На том месте, где до зимы прошлого года стоял храм во имя Христа Спасителя, зиял котлован, похожий на воронку от бомбы огромной силы, в котором копошились человечки размером с дюймовый гвоздь. Двое парней из группы, приладившись у деревянного ограждения, стали плеваться вниз и действительно с ног до головы заплевали одного немца, выписанного из Мюнхена за недостатком специалистов по изоляционным материалам, а Ваня Праздников стал объяснять товарищам, что к чему.

- Главная сложность - это опора, - говорил он, - потому что на этом месте скоро встанет самое высокое здание в мире, которое будет весить как планета средней величины. Вон там внизу экскаваторы дорылись до трех скальных напластований - на них-то и обопрется Дворец Советов...

- Я вот только думаю, - засомневался Саша Завизион, - как бы Москва-река не размыла его фундамент.

- Плохого же ты мнения о нашем градостроительстве, - сказал Ваня. Во-первых, напластования защищены от реки расплавленным битумом, а во-вторых, на фундамент идет цемент марки "ДС", который под воздействием влаги как раз образует слой изоляции, так что вода ему только на пользу, а не во вред. Да еще в качестве защитного материала в дело пойдет асбестовая бумага, пропитанная битумом, а это товар вечный, который не износится никогда. Вообще, ребята, Дворец Советов будет прежде всего замечателен тем, что его воздвигнут не на сотни лет, как у буржуев, а практически навсегда. Представляете - навсегда!
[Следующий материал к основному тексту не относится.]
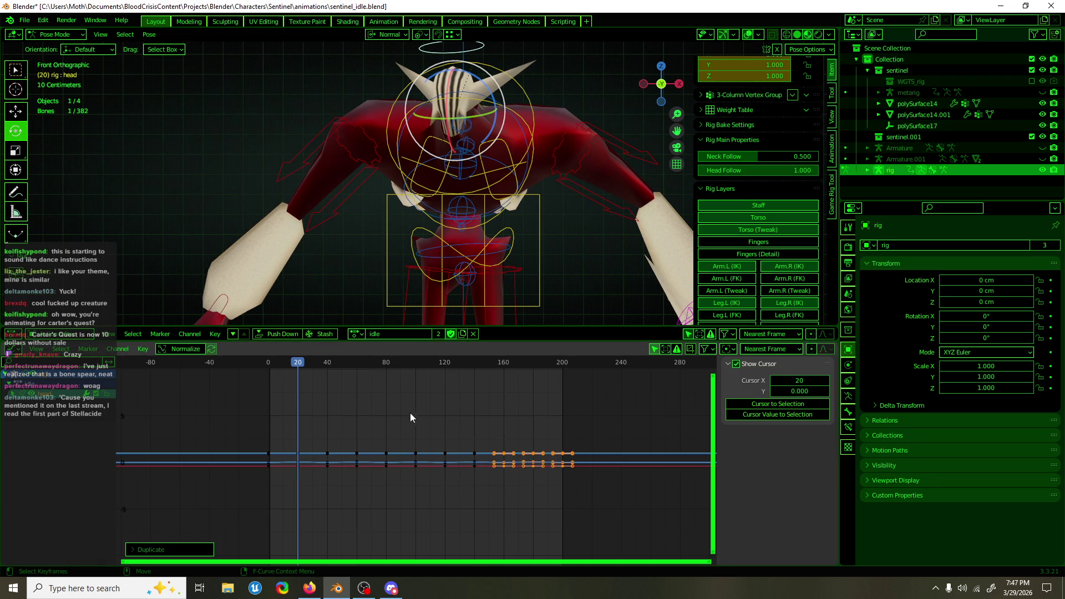
{"action": "key", "text": "ctrl+z"}
{"action": "key", "text": "F3"}
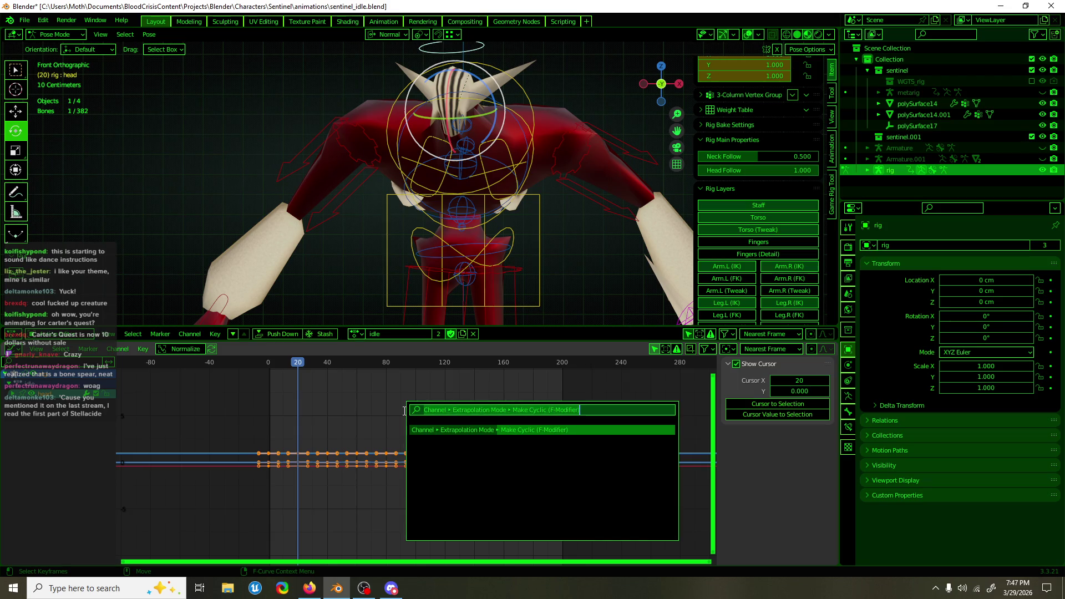
Make the head curves cyclic via the 'cyc' search and deselect all keys
{"action": "type", "text": "cyc"}
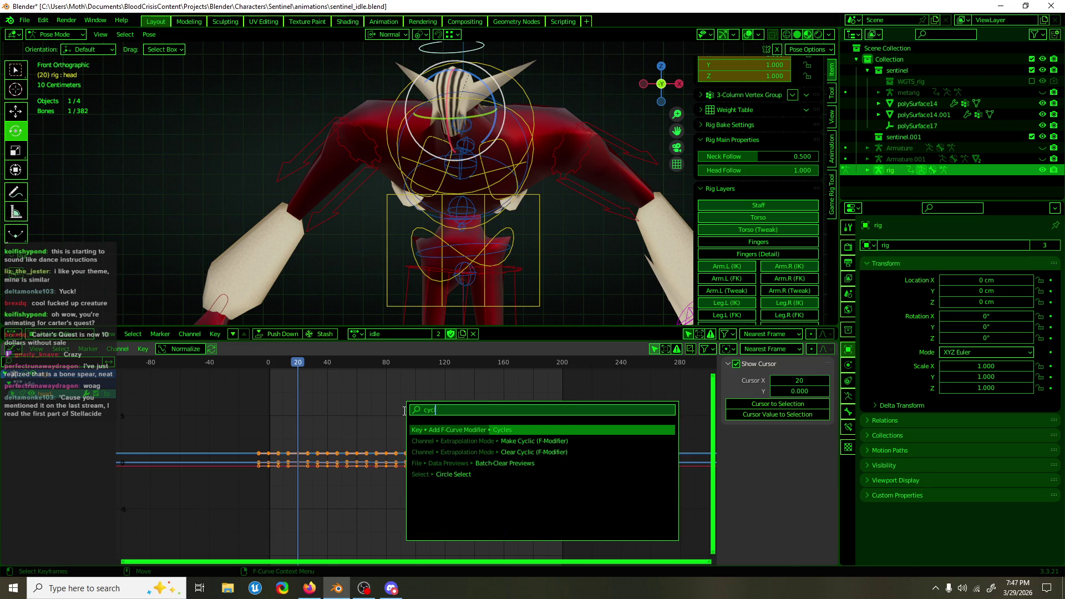
{"action": "key", "text": "Down"}
{"action": "key", "text": "Return"}
{"action": "key", "text": "ctrl+z"}
Scrub and play the animation to preview the looping head motion, then stop playback
{"action": "left_click_drag", "start_coordinate": [297, 367], "coordinate": [460, 366]}
{"action": "key", "text": "space"}
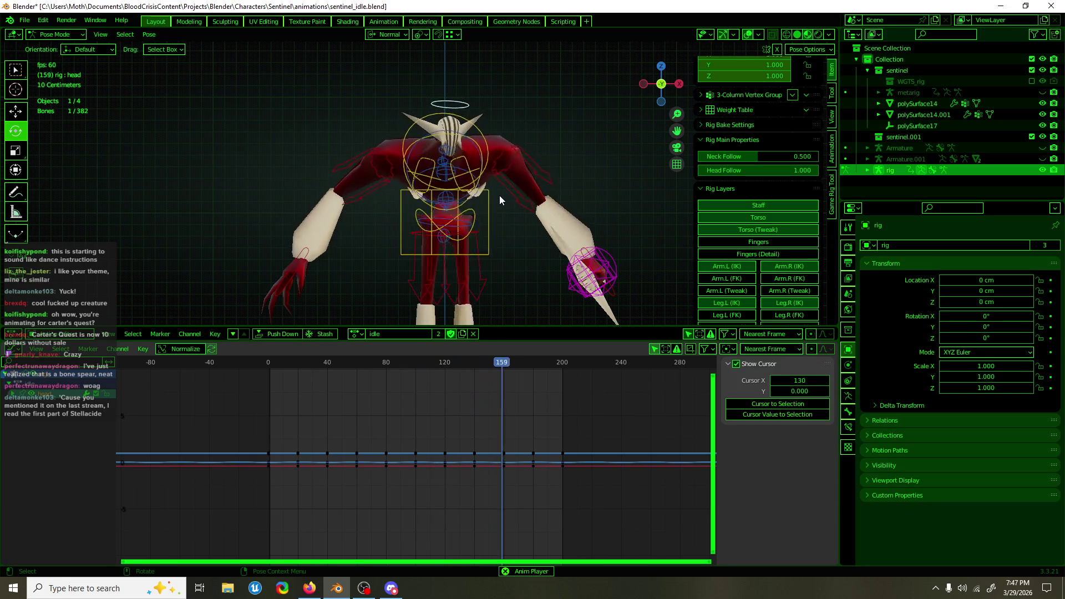
{"action": "scroll", "coordinate": [499, 200], "scroll_direction": "up", "scroll_amount": 2}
- Честно говоря, - сказала Соня Понарошкина, - это трудно себе представить.

- Идем дальше... Сталь для каркаса тоже марки "ДС", прочность на сорок процентов выше, чем у нормативной мостовой стали, а от коррозии ее защитит специальная эмаль на жидком стекле, которую разработали советские инженеры. Вот только статуя Владимира Ильича будет выполнена в монель-металле, то есть в никелевой бронзе, и тут мы, конечно, даем слабину перед лицом мирового капитализма, потому что из этого монель-металла сделана крыша на Пенсильванском вокзале, - обидно, конечно, но это так. А в остальном мир содрогнется от дерзновенности нашей технической мысли, которая переплюнет самые фантастические мечты. Ведь только подумайте: посетители Дворца Советов будут выделять за час пребывания один миллион калорий, чего, между прочим, хватило бы на обогрев областного центра вроде Курска или Орла!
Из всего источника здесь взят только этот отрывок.